═════ Passage to read
401k Decision: Look for an S&P Index

John C. Bogle Statue
Nearly everyone in the States were touched by John. I use his first name as though he was a personal friend. I use his first name despite we never met. Most of my life I lived within 100 miles of John. He resided around Malvern PA. And... Because of my Career in Transportation, favorable odds say I crossed his path at some point. But I wouldn't have paid attention or noticed John. I've read about him, heard about him, and knew he created the Vanguard 500 Index Fund but I have no idea what John looked like. 

I don't know how to describe John's success. Did he fall on something big, because he was lazy? Did he accidently notice something unbeatable in Wealth Building, because he was ambitious? By his own account (From my memory), he read a book about Investing. That book outlined the concept of an Investment based upon the Standard and Poor's 500 Index. John realized that such an Investment Index of Equities didn't exist. He saw the potential. 

We must take a step back and admire this thought. It's brilliant! It's logical for an investor to diversify. Not Sectoral Diversity alone, but leveraging investment funds throughout Businesses and Sectors. It's simple to see for people experienced, "In the game," but it could be very confusing to those on the sidelines. I'll try to paint paint a picture for anyone reading.

An Investor can make an educated guess and have forward looking thoughts regarding Investment growth. Hopefully their guess is derived from News, Statements outlining Momentum, DEBT, and reviewing Balance Sheets. 

Now, an Investor could be, for example, favoring the most balanced Wireless Telecom. The best run business has the ball in hand, darting towards the End Zone! They are likely the most profitable, by a slight margin. Oh, but if that investor overlooked something!!! If that Investor got it wrong!!! It could go badly! He or she could LOSE MONEY!!!
══════════
═════ Records supplied
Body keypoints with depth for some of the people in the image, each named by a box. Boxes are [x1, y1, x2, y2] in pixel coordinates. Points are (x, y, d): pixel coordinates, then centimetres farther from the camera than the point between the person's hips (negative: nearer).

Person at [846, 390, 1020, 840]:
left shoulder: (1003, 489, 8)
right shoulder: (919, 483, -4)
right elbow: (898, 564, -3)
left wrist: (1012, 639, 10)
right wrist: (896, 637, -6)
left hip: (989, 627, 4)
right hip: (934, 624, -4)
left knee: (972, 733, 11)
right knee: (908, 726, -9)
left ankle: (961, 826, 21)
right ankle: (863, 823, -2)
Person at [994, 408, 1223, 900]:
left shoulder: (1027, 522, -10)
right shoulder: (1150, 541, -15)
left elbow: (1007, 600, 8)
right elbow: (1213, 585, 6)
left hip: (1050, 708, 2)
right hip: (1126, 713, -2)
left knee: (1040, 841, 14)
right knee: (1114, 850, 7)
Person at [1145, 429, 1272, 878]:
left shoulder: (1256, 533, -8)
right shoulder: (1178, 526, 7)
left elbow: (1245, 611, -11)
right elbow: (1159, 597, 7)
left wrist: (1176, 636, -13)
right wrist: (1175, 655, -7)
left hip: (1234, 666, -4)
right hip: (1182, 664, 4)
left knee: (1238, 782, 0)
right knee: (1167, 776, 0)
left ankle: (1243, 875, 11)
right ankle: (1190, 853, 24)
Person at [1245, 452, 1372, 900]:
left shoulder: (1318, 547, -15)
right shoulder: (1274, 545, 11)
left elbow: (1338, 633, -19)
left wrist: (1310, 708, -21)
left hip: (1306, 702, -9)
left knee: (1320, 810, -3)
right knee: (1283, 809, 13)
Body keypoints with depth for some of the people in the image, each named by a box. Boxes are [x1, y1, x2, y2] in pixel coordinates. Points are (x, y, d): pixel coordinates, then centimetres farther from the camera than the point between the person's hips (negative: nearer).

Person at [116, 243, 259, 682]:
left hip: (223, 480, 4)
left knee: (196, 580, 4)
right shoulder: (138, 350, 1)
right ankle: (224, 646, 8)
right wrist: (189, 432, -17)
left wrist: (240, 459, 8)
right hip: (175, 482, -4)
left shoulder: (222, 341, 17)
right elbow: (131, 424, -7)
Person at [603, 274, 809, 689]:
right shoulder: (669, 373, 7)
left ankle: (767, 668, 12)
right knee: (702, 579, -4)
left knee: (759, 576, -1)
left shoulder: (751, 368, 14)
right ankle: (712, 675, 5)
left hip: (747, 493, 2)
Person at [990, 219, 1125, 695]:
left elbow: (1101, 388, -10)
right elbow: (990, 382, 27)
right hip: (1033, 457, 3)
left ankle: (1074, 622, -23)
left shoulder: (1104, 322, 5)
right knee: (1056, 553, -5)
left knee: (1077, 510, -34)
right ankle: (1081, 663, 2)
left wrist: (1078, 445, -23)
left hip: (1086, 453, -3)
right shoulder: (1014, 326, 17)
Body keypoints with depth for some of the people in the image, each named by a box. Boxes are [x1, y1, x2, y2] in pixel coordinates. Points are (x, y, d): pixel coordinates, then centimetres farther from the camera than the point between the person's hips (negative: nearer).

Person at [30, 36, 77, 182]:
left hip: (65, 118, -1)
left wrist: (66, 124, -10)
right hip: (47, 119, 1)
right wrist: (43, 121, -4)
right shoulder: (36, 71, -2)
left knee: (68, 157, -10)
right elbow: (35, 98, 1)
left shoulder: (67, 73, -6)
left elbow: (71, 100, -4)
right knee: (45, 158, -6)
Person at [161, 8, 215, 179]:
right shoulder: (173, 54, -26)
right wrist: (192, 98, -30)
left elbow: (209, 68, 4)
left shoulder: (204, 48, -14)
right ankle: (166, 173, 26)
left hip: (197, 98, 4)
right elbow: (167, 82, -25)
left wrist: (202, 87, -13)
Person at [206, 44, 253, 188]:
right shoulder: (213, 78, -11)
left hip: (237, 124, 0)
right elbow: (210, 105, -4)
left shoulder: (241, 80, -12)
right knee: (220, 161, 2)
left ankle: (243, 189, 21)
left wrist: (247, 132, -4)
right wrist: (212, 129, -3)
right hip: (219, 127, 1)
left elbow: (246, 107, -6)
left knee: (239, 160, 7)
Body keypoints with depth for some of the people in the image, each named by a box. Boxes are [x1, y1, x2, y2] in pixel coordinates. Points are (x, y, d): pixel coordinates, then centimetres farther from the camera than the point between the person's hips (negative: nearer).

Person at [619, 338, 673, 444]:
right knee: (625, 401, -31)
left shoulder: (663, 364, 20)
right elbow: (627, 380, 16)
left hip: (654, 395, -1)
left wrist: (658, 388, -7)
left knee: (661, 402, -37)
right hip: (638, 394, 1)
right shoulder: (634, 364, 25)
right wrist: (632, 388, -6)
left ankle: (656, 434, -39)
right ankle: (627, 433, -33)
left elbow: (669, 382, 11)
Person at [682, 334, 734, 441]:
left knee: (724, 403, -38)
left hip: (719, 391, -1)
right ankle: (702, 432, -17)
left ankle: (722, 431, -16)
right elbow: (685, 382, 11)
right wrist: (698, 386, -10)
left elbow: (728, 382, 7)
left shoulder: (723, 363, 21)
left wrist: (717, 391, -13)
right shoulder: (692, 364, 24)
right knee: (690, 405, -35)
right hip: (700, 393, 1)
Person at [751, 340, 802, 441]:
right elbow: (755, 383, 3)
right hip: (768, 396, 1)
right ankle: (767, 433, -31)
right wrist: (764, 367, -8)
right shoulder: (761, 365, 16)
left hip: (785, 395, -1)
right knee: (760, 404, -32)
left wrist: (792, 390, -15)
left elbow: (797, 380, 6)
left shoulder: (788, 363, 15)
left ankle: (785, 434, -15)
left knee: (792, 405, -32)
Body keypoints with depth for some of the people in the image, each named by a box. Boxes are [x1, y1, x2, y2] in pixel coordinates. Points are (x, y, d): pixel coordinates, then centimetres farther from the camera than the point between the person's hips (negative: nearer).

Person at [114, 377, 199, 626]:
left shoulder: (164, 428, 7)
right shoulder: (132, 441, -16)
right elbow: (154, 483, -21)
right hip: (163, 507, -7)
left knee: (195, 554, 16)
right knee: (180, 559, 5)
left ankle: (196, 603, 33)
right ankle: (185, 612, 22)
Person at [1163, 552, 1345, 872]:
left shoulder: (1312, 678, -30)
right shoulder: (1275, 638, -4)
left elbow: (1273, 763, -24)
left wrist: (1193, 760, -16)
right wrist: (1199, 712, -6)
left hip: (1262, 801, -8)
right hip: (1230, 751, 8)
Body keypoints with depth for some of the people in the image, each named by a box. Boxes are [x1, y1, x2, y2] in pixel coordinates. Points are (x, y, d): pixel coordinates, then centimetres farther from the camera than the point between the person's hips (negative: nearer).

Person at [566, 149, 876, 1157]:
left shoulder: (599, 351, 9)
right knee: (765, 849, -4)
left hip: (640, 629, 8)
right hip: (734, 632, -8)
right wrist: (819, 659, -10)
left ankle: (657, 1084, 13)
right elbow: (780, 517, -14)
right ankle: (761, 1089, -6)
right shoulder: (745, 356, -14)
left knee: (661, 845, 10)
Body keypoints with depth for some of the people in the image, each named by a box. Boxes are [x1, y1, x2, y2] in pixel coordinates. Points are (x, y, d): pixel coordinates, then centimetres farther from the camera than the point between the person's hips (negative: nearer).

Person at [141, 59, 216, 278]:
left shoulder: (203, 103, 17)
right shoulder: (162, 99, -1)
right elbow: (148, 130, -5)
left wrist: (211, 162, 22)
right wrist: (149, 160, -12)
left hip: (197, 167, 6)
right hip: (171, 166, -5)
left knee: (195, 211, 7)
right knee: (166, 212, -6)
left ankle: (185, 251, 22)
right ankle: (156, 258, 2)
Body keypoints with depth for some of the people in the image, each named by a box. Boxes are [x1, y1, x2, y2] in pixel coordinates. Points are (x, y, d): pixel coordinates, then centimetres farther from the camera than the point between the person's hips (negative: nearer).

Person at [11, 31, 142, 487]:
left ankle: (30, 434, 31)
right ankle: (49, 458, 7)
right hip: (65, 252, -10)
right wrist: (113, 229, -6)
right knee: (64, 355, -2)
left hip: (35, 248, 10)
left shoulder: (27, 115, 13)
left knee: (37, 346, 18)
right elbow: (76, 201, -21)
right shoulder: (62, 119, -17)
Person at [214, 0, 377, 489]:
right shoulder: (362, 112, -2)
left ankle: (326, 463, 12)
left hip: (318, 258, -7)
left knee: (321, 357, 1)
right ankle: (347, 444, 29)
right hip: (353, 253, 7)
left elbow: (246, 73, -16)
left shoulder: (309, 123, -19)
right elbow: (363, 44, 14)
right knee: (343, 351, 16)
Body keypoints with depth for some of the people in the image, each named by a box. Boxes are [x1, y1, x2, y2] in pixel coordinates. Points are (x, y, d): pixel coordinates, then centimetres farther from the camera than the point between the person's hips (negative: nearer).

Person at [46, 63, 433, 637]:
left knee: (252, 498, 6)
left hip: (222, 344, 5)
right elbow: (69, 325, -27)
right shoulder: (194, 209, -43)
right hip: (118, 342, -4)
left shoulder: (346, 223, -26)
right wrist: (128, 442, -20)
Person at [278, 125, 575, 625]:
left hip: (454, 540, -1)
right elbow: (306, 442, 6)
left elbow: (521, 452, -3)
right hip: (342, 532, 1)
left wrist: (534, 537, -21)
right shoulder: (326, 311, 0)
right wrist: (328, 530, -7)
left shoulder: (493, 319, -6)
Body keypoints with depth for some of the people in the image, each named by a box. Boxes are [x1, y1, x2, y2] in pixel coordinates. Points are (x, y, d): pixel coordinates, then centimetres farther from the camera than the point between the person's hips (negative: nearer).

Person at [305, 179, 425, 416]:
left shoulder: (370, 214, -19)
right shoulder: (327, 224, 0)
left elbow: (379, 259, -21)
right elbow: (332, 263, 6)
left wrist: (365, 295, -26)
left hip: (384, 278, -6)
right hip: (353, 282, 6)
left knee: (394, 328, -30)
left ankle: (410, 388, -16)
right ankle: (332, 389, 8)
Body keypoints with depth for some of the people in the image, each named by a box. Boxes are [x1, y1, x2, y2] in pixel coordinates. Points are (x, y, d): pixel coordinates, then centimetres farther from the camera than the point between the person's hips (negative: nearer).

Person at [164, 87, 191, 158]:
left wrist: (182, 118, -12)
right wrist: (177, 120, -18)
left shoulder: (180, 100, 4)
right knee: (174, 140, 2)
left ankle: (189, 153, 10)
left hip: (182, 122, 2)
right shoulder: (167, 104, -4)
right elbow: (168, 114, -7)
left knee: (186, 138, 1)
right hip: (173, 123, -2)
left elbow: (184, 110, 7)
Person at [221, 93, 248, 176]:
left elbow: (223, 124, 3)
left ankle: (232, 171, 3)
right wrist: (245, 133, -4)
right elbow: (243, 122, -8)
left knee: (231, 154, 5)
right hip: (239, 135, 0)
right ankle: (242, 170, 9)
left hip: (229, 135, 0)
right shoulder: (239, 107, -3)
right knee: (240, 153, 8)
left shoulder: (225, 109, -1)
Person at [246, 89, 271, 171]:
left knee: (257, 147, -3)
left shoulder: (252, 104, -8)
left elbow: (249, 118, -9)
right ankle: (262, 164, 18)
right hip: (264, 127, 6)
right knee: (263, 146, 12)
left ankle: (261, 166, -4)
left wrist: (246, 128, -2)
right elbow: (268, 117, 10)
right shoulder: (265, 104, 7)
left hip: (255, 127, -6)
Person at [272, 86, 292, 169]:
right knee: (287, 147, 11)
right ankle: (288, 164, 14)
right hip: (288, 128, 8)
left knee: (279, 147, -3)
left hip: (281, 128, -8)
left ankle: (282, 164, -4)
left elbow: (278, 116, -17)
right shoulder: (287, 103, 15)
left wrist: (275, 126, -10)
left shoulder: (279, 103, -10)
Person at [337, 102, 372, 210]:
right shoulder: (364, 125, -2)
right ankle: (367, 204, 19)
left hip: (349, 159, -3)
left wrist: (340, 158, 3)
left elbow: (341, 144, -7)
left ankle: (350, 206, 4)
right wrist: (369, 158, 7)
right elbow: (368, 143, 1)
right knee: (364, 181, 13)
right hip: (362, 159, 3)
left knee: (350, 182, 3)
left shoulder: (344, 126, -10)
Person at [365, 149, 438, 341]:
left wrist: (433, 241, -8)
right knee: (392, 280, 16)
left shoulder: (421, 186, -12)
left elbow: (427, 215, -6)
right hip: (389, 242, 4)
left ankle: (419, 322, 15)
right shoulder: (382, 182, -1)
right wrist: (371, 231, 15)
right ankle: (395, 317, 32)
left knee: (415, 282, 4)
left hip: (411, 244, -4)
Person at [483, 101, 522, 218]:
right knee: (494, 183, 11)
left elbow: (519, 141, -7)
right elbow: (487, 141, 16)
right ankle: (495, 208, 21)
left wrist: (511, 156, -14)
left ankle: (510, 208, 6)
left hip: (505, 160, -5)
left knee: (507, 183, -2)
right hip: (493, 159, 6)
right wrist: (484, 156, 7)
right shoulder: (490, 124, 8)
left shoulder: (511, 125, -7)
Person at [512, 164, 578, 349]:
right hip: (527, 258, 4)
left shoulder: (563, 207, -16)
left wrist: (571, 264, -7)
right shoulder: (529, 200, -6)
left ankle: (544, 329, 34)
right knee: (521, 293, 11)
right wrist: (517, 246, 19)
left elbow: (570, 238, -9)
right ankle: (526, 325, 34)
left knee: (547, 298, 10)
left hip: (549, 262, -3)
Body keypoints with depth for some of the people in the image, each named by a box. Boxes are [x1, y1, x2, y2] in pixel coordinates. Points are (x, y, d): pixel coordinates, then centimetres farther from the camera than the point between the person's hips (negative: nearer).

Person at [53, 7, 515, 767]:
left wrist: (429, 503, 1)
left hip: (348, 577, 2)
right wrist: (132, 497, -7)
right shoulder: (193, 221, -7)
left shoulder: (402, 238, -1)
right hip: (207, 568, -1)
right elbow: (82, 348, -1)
══════════
#### [Tasks for this exercise]
**a)** Write out the post about John Bogle from "Now, an Investor" up to and including "could LOSE MONEY!!!", replacing "Wireless Telecom" with "Regional Bank".
**b)** Answer these questions from the post about John Bogle:
(i) Where did John reside?
(ii) What fund did he create?
(iii) What concept did the book he read outline?

#### [Task-by-task outputs]
**a)**
Now, an Investor could be, for example, favoring the most balanced Regional Bank. The best run business has the ball in hand, darting towards the End Zone! They are likely the most profitable, by a slight margin. Oh, but if that investor overlooked something!!! If that Investor got it wrong!!! It could go badly! He or she could LOSE MONEY!!!

**b)**
(i) Around Malvern PA.
(ii) The Vanguard 500 Index Fund.
(iii) An Investment based upon the Standard and Poor's 500 Index.